Одна из афиш программы «Творческий поиск В.Вы­соц­ко­го». Авторы С.Пегов, В.Нисанов (1987 г.)

Первый мой вопрос усталому и довольному Шевцову:

— 2:05! Почему?!

Оказывается, принимающая сторона буквально умоляла:

— Мы очень любим Высоцкого! Мы вам заплатим вдвое, но мы вас просим: пожалуйста, выступайте подольше! Столько, сколько сможете! Готовы слушать хоть до утра!

Шевцов, кстати сказать, протянул мне мою долю гонорара и не дал отнекнуться. Но этим не успокол: небось, он заранее знал, что нужен человек на рубильник! Небось, не без задней мысли тянул меня на концерт!..

— Не злись, — бубнит на ухо киномеханик Никита. — Мы вообще-то еще два ролика брали. Скажи спасибо, что я их ногой отпихнул, а не поставил на проекцию: сил больше не было. А этим волю дай — выступали и выступали бы!

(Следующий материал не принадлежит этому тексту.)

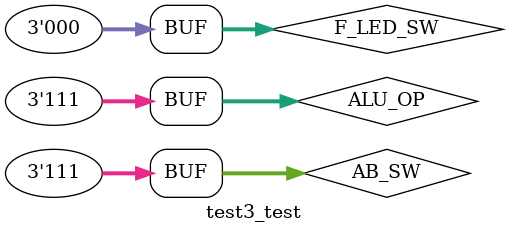
<source format=v>
`timescale 1ns / 1ps


module test3_test;

	// Inputs
	reg [2:0] ALU_OP;
	reg [2:0] AB_SW;
	reg [2:0] F_LED_SW;

	// Outputs
	wire [7:0] LED;
	wire OF;
	wire ZF;
	wire F;

	// Instantiate the Unit Under Test (UUT)
	test_3 uut (
		.ALU_OP(ALU_OP), 
		.AB_SW(AB_SW), 
		.F_LED_SW(F_LED_SW), 
		.LED(LED), 
		.OF(OF), 
		.ZF(ZF), 
		.F(F)
	);

	initial begin
		// Initialize Inputs
		ALU_OP = 0;
		AB_SW = 0;
		F_LED_SW = 0;

		// Wait 100 ns for global reset to finish
		#100;
        
		// Add stimulus here
      #100;   
      ALU_OP = 000;   
		AB_SW = 001; 
		F_LED_SW=000;
		
	   #100;   
      ALU_OP = 001;   
		AB_SW = 001; 
		F_LED_SW=000;
		
		#100;   
		ALU_OP = 010;   
		AB_SW = 010; 
		F_LED_SW=000;
		
		#100;   
		ALU_OP = 100;   
		AB_SW = 100; 
		F_LED_SW=000;	
		
		#100;   
		ALU_OP = 101;   
		AB_SW = 101; 
		F_LED_SW=000;
			
		#100;   
		ALU_OP = 110;   
		AB_SW = 110; 
		F_LED_SW=000;
		
		#100;   
		ALU_OP = 111;   
		AB_SW = 111; 
		F_LED_SW=000;    

	end
      
endmodule


</source>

Кстати, о гонораре. Конечно, точной суммы не помню за давностью, однако могу уверенно сказать: деньги довольно ощутимые, но даже для моих юных лет далеко не заоблачные. И не будем забывать, что это была двойная оплата, притом гонорар, насколько мне известно, делился среди всех участников поровну. В Киеве я еще раз невольно, так сказать, заглянул в карман своим товарищам: ходил за компанию с Абдуловым в бухгалтерию Укрконцерта и видел документы, по которым начисляли гонорар. Там он был до смешного мал. Опять же, не вспомню точно, 20 или 30 рублей, — но порядок суммы именно таков. Между прочим, даже эти скромные деньги Укрконцерт пытался зажать: в тот день их не удалось вынудить расплатиться, и я посочувствовал Абдулову, на что услышал в ответ:

— Да ладно, брось! Повсюду так, обычная история.

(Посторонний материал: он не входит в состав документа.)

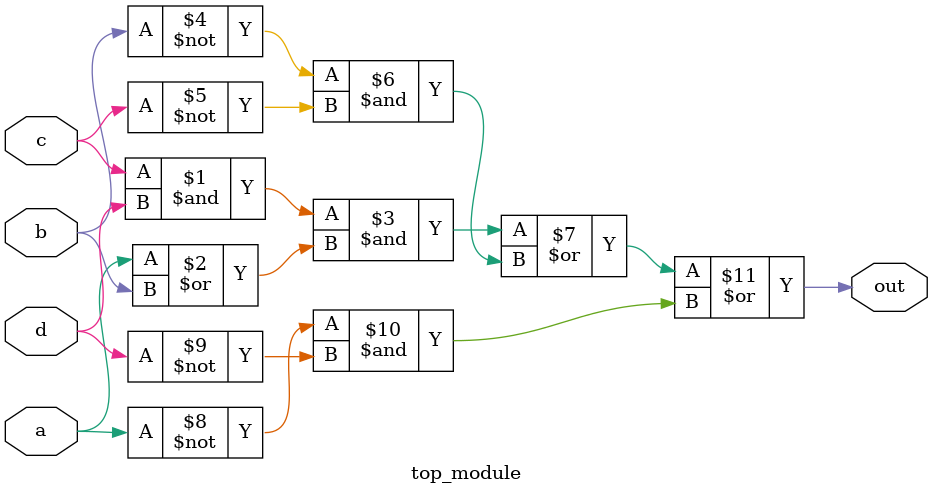
<source format=v>
module top_module(
    input a,
    input b,
    input c,
    input d,
    output out  ); 
    assign out = (c&d&(a|b)) | (~b&~c) | (~a&~d); 
endmodule


</source>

Рассказываю это в связи с ходившими в определенных кругах сплетнями, будто «Творческий поиск» создавался и функционировал исключительно с коммерческой целью. На самом деле участники программы, конечно же, ставили перед собой в первую очередь просветительскую задачу. Вспоминается, что когда Абдулов в какой-то момент по личным причинам стал уклоняться от участия в концертах, а Шевцов на моих глазах пытался его разубедить, финансовый аргумент ни разу не прозвучал ни с той, ни с другой стороны.

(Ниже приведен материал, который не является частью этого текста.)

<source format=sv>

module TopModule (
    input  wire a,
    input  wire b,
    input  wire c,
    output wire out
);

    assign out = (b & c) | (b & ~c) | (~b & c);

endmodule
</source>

— Пойми, — внушал Шевцов, — у зрителя совершенно другое впечатление, когда к нему выходит человек, которого он только что видел в компании с Высоцким на экране!..

(Подчеркиваю: речь шла именно о воздействии на зрителя, а не о привлечении его в зал, поскольку имена артистов были указаны только в давно израсходованной самой первой из десятков афиш «Творческого поиска».)

Будучи держателем уникальных кадров хроники, Шевцов не только не препятствовал, а наоборот — энергично способствовал их выходу на экраны и в видеопрокат. Его собрание легло в основу ряда зарубежных и всех отечественных телепередач и видеопрограмм о Высоцком первых двух посмертных десятилетий. Добившись широкой доступности документальных съемок Владимира Высоцкого, Игорь Шевцов с чистой совестью и без малейшего сожаления свернул свою сценическую программу.